[...] Sogar die Opfergaben der alten Seelensteine haben Erinnerungen bis in unsere Zeit hinterlassen. Im Kopf des Steinkreuzes von Dankersen findet sich eine "Opferschale", eine runde, näpfchenartige Vertiefung von 4 Zentimeter Durchmesser und 2 Zentimeter Tiefe. Noch vor wenigen Jahrzehnten kam es - nach dem Bericht des Ortsheimatpflegers - vor, daß bei dem Kreuz sauer gewordene Milch niedergestellt wurde. Wenn die Milch öfter sauer wurde, hatten die Hexen ihre Hand im Spiele. Vor ihnen schützte das Kreuz.
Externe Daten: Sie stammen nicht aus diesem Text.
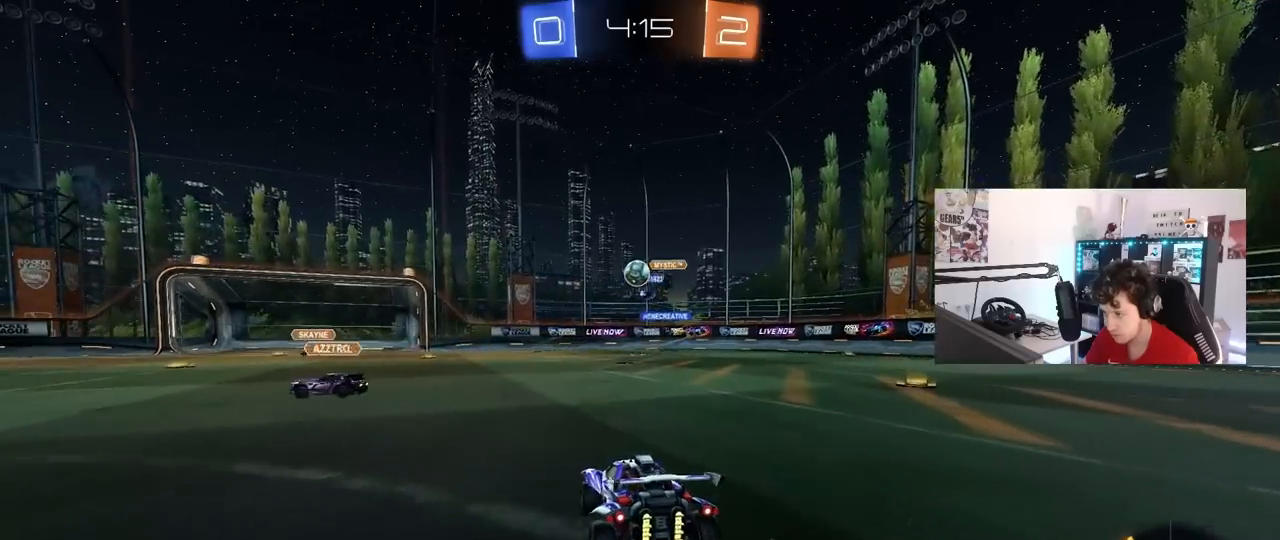
{"keys": ["a"], "mouse": ["left"], "mouse_move": "still", "events": [[33, "d", "up"], [117, "w", "up"], [167, "mouse_right", "down"], [217, "d", "down"], [217, "s", "down"], [317, "mouse_left", "down"], [367, "s", "up"], [367, "shift", "down"], [450, "d", "up"], [450, "mouse_right", "up"], [450, "shift", "up"], [500, "a", "down"]]}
(Brockpähler, Wilhelm - Steinkreuze in Westfalen, 1963, S.119)Es ist am ersten Tag in der Schwarzbeerenernte, wenn die Kinder mit vollen Körben den Wald verlassen, dann gehen sie "opfern". Jedes Kreuz oder jeder Grenzstein auf dem Heimweg wird mit den größten und schönsten Beeren, die man gefunden hat, bestrichen, zum Dank für die reiche Ernte in diesem Jahr, und zugleich als Bitte, daß auch im nächsten Jahr der Wald wieder sehr ertragreich sein möge. Dabei will das eine Kind das andere im Laufe überflügeln bis zum nächsten Stein. Die Opferung selbst wird von jedem Kind in weihevollem Schweigen vollzogen. Diese Opfer sind wohl noch die letzten Nachklänge der alten Menhiropfer und dürften deshalb ein wirklich "uraltes" echtes Opfer darstellen.
(Wittmann, Leonhard - Steinkreuze im Volksglauben, in: Das Steinkreuz, 2.Jg., 1934, Heft 2, S.6)Alte Steinkreuze spielen auch im Aberglauben unserer Altvorderen eine Rolle. Der verstorbene Heimatforscher Dr. Meyer hat dem Verfasser erzählt, daß Kinder im Vogelsberg und im Odenwald Beeren, die sie im Wald gepflückt haben, an den Kreuzen als Votivgabe niederlegen. Dieser Brauch konnte im Odenwald nicht ermittelt werden. Vielleicht ist aber die Nische auf dem Bernhardskreuz ein Näpfchen für die Aufnahme solcher Gaben.
(Bormuth, Heinz - Die alten Steinkreuze im Landkreis Bergstraße, in: Geschichtsblätter Kreis Bergstraße, Heft 7, 1974, S.75)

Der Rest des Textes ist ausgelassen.